Kissinger terkenal sebagai tokoh yang menganut mazhab realist, yang memandang percaturan internasional sebagai wujud alamiah manusia, masyarakat dan negara untuk menaklukkan manusia, masyarakat dan negara lain dengan dalih “kepentingan nasional”. Sebagai pengungsi dari Jerman yang kemudian menjadi warga negara AS, Kissinger memandang layak bila AS menjadi penentu perdamaian dan keamanan internasional. Senjata dan nuklir adalah andalan utama di bidang politik dan pertahanan, sedangkan bobot ekonomi-keuangannya di lembaga-lembaga seperti Badan Perdaganan Dunia (WTO), Bank Dunia (World Bank) dan Dana Moneter Internasional (IMF) ikut membina “sistem ekonomi pasar” yang bertugas menguntungkan perusahaan-perusahaan multinasional AS. Sedangkan Perserikatan Bangsa-Bangsa (PBB) praktis hanya menjadi ajang penerus kepentingan diplomasi AS.
Akan tetapi Kissinger sadar bahwa kesepihakan AS dalam bertindak atas dasar kepentingannya yang sempit juga bisa memukul balik. Dari penjanjian Versailles tahun 1919 ia melihat kesalahan Inggris, Perancis dan Italia yang terlalu berat menjatuhkan hukuman pada Jerman sehingga bangkit seorang Adolf Hitler yang ingin membalas dendam melalui Perang Dunia II yang dilancarkannya pada September 1939. Karena itu, selepas akhir Perang Dingin 1989-1991, Kissinger memberi nasehat kepada Presiden Bush (ayah Presiden George W Bush yang sekarang) agar Rusia jangan sampai dipermalukan. Janganlah Rusia mengalami keparahan besar akibat bubarnya Uni Soviet dan runtuhnya paham komunisme. Lagipula, dengan 20.000 hulu ledak nuklir yang masih dimilikinya, kestabilan Rusia amat penting untuk transisi politik dan ekonomi di negeri itu serta Eropa Tengah dan Eropa Timur. Pola ‘membantu musuh untuk menjaga perdamaian dan keamanan’ diulangi oleh menteri pertahanan William Perri ketika menyusun kerangka bersama tentang hubungan Korea Utara dan Korea Selatan pada tahun 1994.
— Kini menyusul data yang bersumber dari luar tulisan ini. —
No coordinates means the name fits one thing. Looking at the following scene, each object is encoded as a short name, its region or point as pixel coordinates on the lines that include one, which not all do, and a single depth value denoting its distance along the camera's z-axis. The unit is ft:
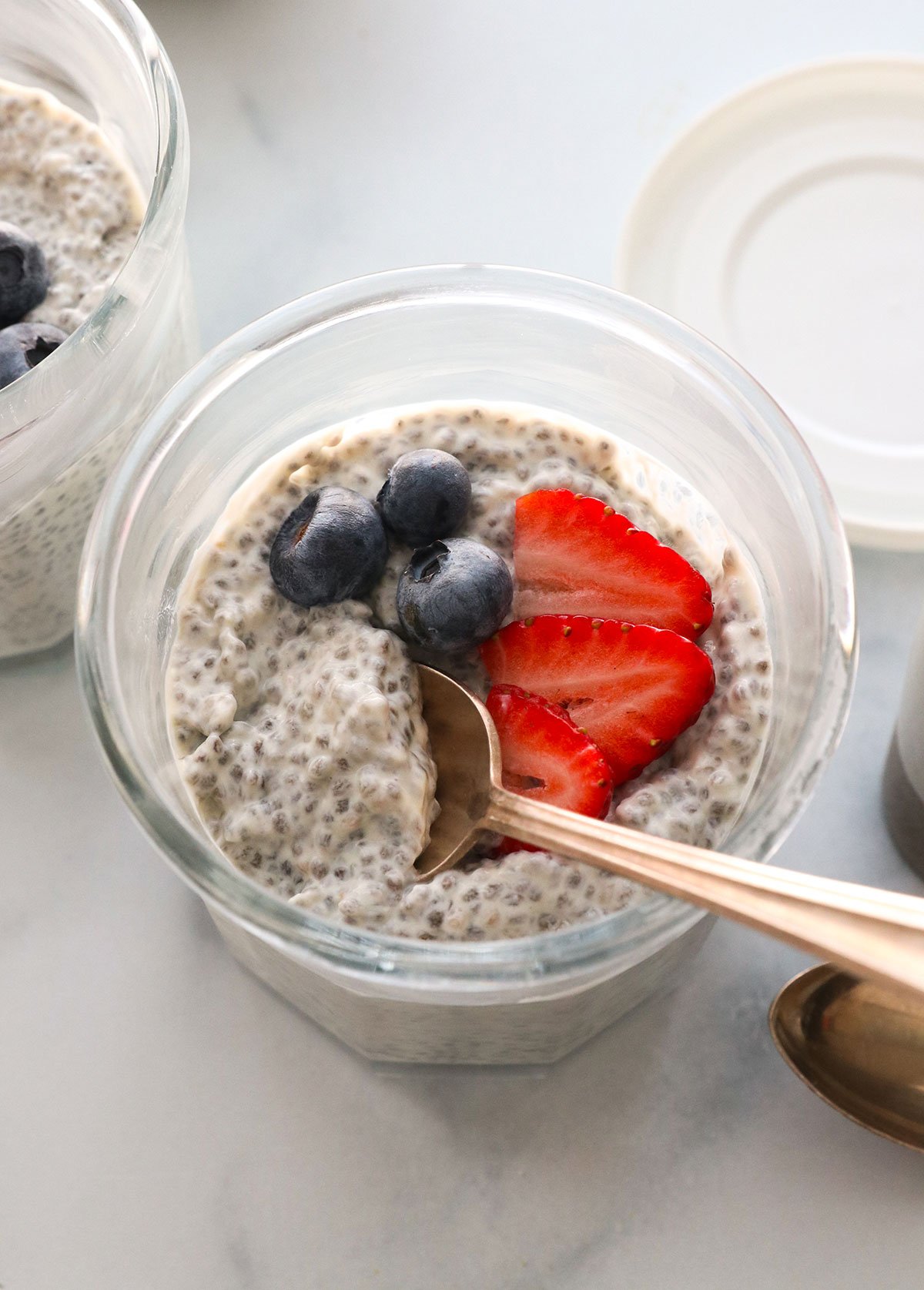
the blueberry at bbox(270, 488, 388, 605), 1.16
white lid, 1.37
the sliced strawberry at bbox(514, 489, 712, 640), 1.16
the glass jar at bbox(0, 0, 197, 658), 1.22
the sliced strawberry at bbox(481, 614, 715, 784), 1.14
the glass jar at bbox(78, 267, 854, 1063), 1.04
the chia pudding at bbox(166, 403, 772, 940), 1.11
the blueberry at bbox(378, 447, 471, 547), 1.17
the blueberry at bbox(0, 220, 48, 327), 1.28
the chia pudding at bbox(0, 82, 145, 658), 1.28
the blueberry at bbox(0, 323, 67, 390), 1.25
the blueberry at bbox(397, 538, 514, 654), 1.14
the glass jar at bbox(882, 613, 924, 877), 1.22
Akan halnya Republik Rakyat Cina (RRC), para pengambil keputusan AS sepakat bahwa dalam kurun waktu 30 tahun mendatang negeri itu akan menjadi kekuatan politik dan ekonomi yang menyaingi AS dan Jepang di Asia Pasifik. Pada satu sisi, pasar di RRC adalah peluang emas untuk kepentingan bisnis MNC’s (multinational corporation’s) Amerika, Eropa dan Jepang. Tapi bagaimana menyikapi bangkitnya kekuatan dan daya saing ekonomi RRC terhadap industri menengah dan manufaktur Amerika, Eropa, dan Jepang? Apakah cukup membendung dengan membelokkan aturan main WTO yang untuk bagian terbesar dipasang guna membela pemodal Amerika, Eropa dan Jepang. Dan bagaimana menyikapi kebangkitan tentara RRC di Pasifik Barat, termasuk pembangunan angkatan bersenjata RRC yang dapat menentukan perang atau damai di alur-alur Asia Timur Laut dan Asia Tenggara? Bukankah konfrontasi Selat Taiwan pada Maret 1995, krisis presiden Taiwan 1996, dan insiden pesawat pengintai EP-3 di Pulai Hainan bulan April 2001 menjadi pertanda bahwa RRC ingin semakin diperhitungkan sebagai negara besar di kawasannya sendiri.
Agaknya, baik Kissinger maupun McNamara sepakat tentang perlunya para pemimpin AS menunjukkan empati terhadap cita-cita negara besar seperti Rusia dan RRC untuk dilibatkan dalam penentuan “keamanan internasional”. Sebagai mantan menteri pertahanan, McNamara mengambil hikmah bahwa kekuatan militer bukanlah segala-galanya. Sebagai mantan Presiden Bank Dunia (1968-1981) ia ‘menebus dosa’-nya semasa Amerika merusak negeri Vietnam dengan memusatkan perhatian pada pengurangan kemiskinan di negara-negara sedang berkembang. Ketika di Jakarta pada Juni 1968, McNamara membuka kantor perwakilan Bank Dunia pertama di suatu negara sedang berkembang, langkah itu merupakan pengakuan bahwa Indonesia adalah “negara kunci” di Asia Pasifik.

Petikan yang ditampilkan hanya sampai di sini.